Gesamtzahl der Seitenaufrufe

Follower

Donnerstag, 12. Juni 2014

Kurzrezension - Nele Löwenberg (Neuhaus) : Sommer der Wahrheit

Ich habe auf Vorablesen.de durch meinen ersten Leseindruck ein Buch gewonnen:
 
Sommer der Wahrheit von Nele Löwenberg (Neuhaus)
 


Das hier war mein Leseneindruck bei Vorablesen.de (nach ca. 40-50 Seiten):
 
Bisher kannte ich die Schriftsteller Nele ja nur unter ihrem Nachnamen Neuhaus und nun schreibt sie, ich denke mal, um sich neu zu definieren, unter einem anderen Namen, und zwar Löwenberg.
Es geht ab nach Nebraska.
Hier treffen wir auf ein Mädchen, dass in einem 1500 Seelendorf und unter einer strengen Erziehung der Adoptivfamilie lebt.
Sie und einige Jugendliche mit ihr wehren sich gegen die Langeweile mit Straftaten á la "sitzen in einem abgesperrten Raum (Mühle), Musik hören Alkohol", was jedoch ziemlich aprupt und auch sehr ruppig von der Polzeit gestört wird.
Danach wird das sowieso bisher angespannte Verhältnis zu Hause nahezu unerträglich und das Mädchen wird mit Strafen und Schmipftiraden überhäuft.....
Mehr gibt die Leseprobe bisher nicht raus, aber es reicht, um sich in das Mädchen reinzuversetzen, Verständnis aufzubringen, an den Stellen, als das Verständnis der Adoptiveltern versiegt.
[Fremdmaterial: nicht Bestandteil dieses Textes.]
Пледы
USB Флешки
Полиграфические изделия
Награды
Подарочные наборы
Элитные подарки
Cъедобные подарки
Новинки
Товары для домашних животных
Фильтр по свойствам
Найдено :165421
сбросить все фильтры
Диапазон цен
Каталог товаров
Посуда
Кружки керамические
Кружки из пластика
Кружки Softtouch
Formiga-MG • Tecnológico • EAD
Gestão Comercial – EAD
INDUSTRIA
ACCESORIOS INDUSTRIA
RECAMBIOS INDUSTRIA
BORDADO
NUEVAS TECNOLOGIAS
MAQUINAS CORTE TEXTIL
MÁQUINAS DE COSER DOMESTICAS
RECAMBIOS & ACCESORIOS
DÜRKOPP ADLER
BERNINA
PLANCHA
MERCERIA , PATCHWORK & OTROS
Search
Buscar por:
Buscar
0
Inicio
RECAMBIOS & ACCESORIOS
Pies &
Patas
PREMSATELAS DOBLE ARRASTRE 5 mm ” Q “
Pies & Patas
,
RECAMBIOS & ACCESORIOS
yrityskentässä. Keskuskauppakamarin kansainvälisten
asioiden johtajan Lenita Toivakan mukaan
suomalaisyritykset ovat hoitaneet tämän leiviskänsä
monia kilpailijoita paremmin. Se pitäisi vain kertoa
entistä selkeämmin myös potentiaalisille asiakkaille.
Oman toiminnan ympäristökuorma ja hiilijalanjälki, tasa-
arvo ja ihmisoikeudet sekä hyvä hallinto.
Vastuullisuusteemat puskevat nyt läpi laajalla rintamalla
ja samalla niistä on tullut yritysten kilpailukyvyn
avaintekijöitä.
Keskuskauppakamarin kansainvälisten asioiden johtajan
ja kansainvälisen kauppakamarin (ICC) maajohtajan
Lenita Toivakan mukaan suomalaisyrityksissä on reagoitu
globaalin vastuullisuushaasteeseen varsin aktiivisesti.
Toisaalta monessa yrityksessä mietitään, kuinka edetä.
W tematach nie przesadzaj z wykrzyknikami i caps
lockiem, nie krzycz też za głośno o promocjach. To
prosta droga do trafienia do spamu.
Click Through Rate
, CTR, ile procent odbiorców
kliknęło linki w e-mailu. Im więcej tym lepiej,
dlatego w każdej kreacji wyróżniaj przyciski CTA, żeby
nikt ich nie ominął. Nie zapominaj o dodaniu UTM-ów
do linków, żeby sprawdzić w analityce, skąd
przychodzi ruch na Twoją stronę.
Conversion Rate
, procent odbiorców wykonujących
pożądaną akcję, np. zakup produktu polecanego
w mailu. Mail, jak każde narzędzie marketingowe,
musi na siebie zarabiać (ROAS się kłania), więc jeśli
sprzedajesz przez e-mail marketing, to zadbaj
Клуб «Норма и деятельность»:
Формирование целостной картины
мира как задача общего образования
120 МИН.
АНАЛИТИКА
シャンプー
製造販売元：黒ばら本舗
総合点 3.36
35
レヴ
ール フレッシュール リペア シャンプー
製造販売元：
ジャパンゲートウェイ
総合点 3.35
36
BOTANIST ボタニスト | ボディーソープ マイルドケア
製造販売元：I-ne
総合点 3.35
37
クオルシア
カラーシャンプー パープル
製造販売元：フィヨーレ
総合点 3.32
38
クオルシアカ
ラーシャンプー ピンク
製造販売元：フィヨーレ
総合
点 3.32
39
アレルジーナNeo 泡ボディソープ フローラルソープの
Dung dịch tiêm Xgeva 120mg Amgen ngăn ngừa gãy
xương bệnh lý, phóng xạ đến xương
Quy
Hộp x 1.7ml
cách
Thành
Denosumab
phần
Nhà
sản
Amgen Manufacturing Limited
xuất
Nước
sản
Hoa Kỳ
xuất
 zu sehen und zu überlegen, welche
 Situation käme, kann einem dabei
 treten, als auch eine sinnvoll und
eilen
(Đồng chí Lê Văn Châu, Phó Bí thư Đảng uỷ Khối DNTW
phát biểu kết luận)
Man möchte wissen, wie es weitergeht, ob das Mädchen seinen eigenen Weg findet oder den absolut rechenschaffenden Weg der Adoptiveltern "wählt".
Dafür dass bisher noch kein richtiger Spannungskurvenanstieg in den ersten paar Seiten zu sehen ist , zieht es einen dennoch immer weiter im Buch, Neugier und Interesse an der Hauptperson sind schnell geweckt.
Auch der Schreibstil ist flüssig und gut zu lesen, ohne Verkomplikationen.
Definitiv würde mich es Interessieren wie es weitergeht !
 
 
Das Beendigung des Buches , hier nun mein kleines Feedback zur kompletten Story, ebenfalls veröffentlicht auf Vorablesen.de:
 


Ich habe ja hier durch meinen Leseeindruck das Buch gewonnen und war sehr gespannt darauf, wie es denn mit der kleinen Sheridan weitergeht, welche Geheimnisse sie umgeben und wie kompliziert ihr rebellisches Leben im tristen und strengen Farmleben wird und was daraus resultiert.
Gestern gerade habe ich das Buch zu Ende gelesen und .... naja ...... bin ehrlich gesagt eher froh, dass es endlich vorbei ist.
Zwar wirkt Sheridan am Anfang an sehr interessant, liebreizend und auch Charakterstark, aber nach unzählichen Männergeschichten, die irgendwie sich so garnicht in eine gute Story einbauen wollen, verliert sie sehr viel an Charme und wirkt nur noch wie ein "billiges" Mädchen, dass jede Art von Zuneigung, am besten in Form von viel älteren Männern total verfallen ist.
Die Geschichte um ihre Herkunft dagegen ist dann doch recht interessant, mit vielen Verzwickungen um ihre Stiefmutter und einem ihrer Stiefbrüder, mit Durchforsten alter Tagebücher mit Geheimschrift usw. Aber das allein hat nun mal nicht so ein dickes Buch gefüllt. Der Rest sind nur in meinem Augen langweilige Männergeschichten, die sich derart schnell überhäufen, dass es einfach nur noch billig und langweilig wirkt.
Das Buch ist leichte Sommerkost, ohne viel Trara. Man kann es mal lesen, muss man aber nicht.